De novo transcriptome of the hemimetabolous German cockroach (Blattella germanica)

Authors: ZHOU, XIAOJIE - Beijing Centers For Disease And Prevention, Department Of Pest Inspection; QUIAN, KUN - Beijing Centers For Disease And Prevention, Department Of Pest Inspection; TONG, YING - Beijing Centers For Disease And Prevention, Department Of Pest Inspection; Zhu, Junwei - Jerry; QIU, XINGHUI - Institute Of Zoology - China; ZENGT, XIAOPENG - Beijing Centers For Disease And Prevention, Department Of Pest Inspection

Submitted to: PLOS ONE
Publication Type: Peer Reviewed Journal
Publication Acceptance Date: 8/13/2014
Publication Date: 9/29/2014
Citation: Zhou, X., Quian, K., Tong, Y., Zhu, J.J., Qiu, X., Zengt, X. 2014. De novo transcriptome of the hemimetabolous German cockroach (Blattella germanica). PLoS One. 9(9):e106932 Page 1-11. DOI: 10.1371/journal.pone.0106932.

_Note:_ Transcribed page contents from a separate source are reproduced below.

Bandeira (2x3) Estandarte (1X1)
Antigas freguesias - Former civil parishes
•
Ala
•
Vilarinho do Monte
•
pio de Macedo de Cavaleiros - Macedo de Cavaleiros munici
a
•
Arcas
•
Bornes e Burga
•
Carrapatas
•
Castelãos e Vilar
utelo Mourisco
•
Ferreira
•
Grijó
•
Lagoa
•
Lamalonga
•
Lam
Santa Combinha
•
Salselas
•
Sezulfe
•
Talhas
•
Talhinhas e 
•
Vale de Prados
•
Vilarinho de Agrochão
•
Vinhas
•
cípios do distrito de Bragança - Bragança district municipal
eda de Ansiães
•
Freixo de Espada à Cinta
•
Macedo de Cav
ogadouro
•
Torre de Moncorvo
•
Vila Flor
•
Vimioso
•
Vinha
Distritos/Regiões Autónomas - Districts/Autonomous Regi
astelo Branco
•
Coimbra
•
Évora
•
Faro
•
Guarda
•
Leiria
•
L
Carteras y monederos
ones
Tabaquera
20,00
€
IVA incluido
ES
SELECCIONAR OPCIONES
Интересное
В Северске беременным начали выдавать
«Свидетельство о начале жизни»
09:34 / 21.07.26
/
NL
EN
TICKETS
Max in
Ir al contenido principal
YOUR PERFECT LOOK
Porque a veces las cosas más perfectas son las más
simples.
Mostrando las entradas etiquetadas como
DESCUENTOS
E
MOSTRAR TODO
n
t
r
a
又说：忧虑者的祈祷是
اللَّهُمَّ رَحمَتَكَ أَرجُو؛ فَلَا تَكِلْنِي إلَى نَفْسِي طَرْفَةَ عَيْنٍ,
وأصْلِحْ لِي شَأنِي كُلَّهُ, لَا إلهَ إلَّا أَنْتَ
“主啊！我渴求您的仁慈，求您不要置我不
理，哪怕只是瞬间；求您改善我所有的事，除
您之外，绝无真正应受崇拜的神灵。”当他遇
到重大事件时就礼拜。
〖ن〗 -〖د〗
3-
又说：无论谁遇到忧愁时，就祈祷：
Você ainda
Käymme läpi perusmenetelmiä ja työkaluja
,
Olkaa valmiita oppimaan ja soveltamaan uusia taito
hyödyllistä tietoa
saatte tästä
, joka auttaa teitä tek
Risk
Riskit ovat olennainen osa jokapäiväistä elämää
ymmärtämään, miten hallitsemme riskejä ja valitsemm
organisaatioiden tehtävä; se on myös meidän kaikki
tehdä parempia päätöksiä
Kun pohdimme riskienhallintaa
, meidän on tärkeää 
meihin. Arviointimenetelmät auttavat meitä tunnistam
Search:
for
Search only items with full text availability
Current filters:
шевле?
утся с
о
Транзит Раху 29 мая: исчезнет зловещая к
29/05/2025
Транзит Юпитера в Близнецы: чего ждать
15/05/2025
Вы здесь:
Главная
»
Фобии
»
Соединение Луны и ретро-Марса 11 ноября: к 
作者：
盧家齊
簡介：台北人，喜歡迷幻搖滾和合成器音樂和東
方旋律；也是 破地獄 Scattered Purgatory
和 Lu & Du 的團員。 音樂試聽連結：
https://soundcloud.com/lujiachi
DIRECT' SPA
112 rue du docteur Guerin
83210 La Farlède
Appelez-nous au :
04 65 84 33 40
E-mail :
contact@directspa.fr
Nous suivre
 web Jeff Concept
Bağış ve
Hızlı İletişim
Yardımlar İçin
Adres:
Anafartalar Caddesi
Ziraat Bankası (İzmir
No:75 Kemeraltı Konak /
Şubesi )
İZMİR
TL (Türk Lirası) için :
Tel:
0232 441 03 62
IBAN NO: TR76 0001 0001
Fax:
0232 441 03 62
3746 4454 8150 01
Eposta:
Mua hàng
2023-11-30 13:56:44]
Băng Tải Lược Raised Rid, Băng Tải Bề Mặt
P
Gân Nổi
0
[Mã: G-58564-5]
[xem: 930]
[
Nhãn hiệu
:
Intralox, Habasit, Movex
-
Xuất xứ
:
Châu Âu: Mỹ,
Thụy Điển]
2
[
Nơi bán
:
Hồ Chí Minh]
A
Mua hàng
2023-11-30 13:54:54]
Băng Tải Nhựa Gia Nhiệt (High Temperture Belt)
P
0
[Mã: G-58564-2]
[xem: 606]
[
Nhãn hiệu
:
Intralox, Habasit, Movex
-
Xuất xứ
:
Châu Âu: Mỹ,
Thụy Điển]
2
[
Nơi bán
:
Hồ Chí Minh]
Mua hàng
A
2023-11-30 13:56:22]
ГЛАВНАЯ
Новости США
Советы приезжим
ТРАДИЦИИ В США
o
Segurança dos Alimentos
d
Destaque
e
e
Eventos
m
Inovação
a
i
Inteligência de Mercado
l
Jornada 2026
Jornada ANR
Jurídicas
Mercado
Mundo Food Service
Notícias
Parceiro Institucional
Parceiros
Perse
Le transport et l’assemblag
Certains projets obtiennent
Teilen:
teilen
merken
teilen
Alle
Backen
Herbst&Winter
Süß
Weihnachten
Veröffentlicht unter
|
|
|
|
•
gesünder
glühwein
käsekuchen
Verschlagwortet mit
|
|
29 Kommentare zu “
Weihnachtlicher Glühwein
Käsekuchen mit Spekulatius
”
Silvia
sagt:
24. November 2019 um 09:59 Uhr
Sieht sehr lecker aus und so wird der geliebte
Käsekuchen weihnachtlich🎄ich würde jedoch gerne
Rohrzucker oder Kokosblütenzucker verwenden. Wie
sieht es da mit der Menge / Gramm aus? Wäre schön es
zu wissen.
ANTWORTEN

Interpretive Summary: The German cockroach, Blattella germanica, is an important insect vector that transmits various pathogens. It has become a model system in insect biology, physiology and ecology, but genetic information at the genomic and transcriptomic levels are severely lacking. To explore the transcriptome and identify unique sequences of interest, we subjected the B. germanica transcriptome to massively parallel pyrosequencing and generated the first reference transcriptome for this important pest. The whole transcriptome pyrosequencing data will provide clues to the identification of potential functional genes in various physiological processes that may shed the light for future functional genomics and genetics studies.

Technical Abstract: A total of 1,365,609 raw reads with an average length of 529 bp, which were de novo assembled into 48,800 contigs and 3,961 singletons for a total of 52,761 high-quality unique sequences are generated. These sequences are annotated in terms of GO and KEGG, and the results reveal putative genes of various physiological functions, such as the detoxification enzyme systems, and targets related to the pesticide resistance, key components in systematic RNA interference and immunity pathways. All of these ultimately facilitate the design of microarray and experiments to study the metabolic-based insecticide resistance, as well as discover new targets for new insecticide development in B. germanica. A total of 3601 SSRs loci have been predicted from the present study.